Buprenorphine/naloxone (Suboxone) in both the films/strips and tablets/pills formulations are equally effective in treating opioid cravings and withdrawal and preventing overdose and deaths.
The choice between pills and strips is personal. Some prefer the taste of strips over pills. Some prefer the experience of pills over the strips. And some must use the form of medication their insurance companies cover.
Who Chooses the Form of Suboxone You Take?
Usually, your insurance company determines which formulation of Suboxone they will cover and hence which formulation you will be prescribed.
Officials in Maryland, for example, changed Medicaid formularies in July 2016 and covered only tablets, not strips.
Strips and tablets are considered interchangeable, so insurance companies might switch back and forth depending on availability and cost. You could pay for your medication without insurance, but most people change when their coverage shifts.
Tablets may be less expensive than Suboxone films in some States, which is most notable for patients paying out-of-pocket for their medication.
Film vs.
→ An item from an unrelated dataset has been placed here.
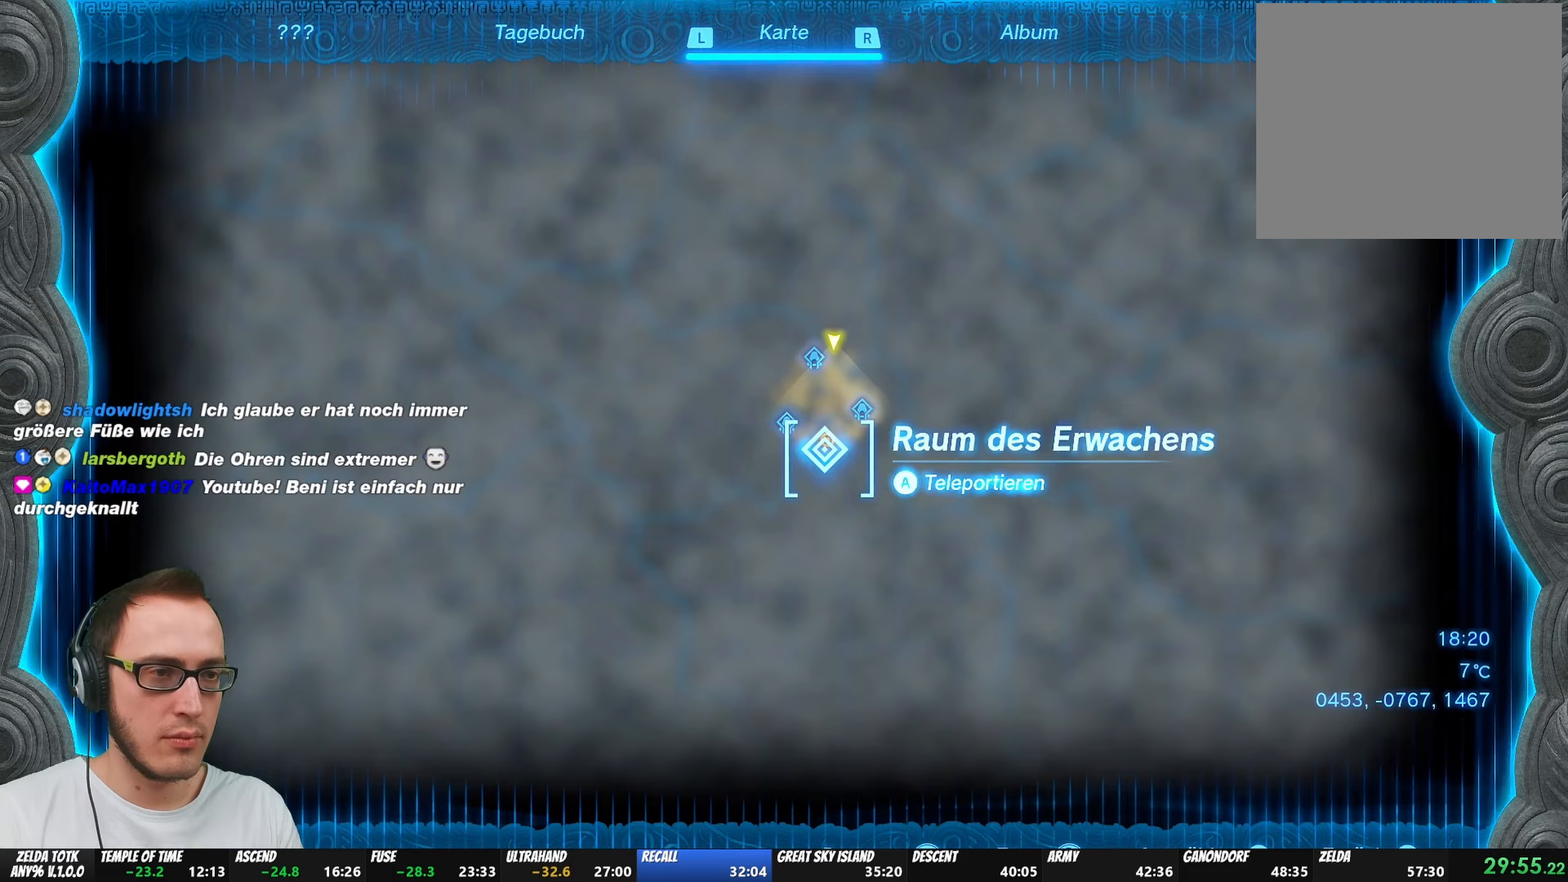
{"buttons": [], "left_stick": "center", "right_stick": "center", "events": [[217, "A", "down"], [283, "A", "up"], [333, "A", "down"], [400, "A", "up"], [450, "A", "down"], [500, "A", "up"]]}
Tablets: How Do You Take Them?
Whether you take pills or strips, it’s critical to follow instructions. Your doctor should tell you exactly how to use your medication. But a few basic rules apply.
How to Use Suboxone Film
To use the film:
- Wash your hands.
- Remove the strip from protective packaging.
- Place the film under your tongue.
- Wait until the strip is completely dissolved.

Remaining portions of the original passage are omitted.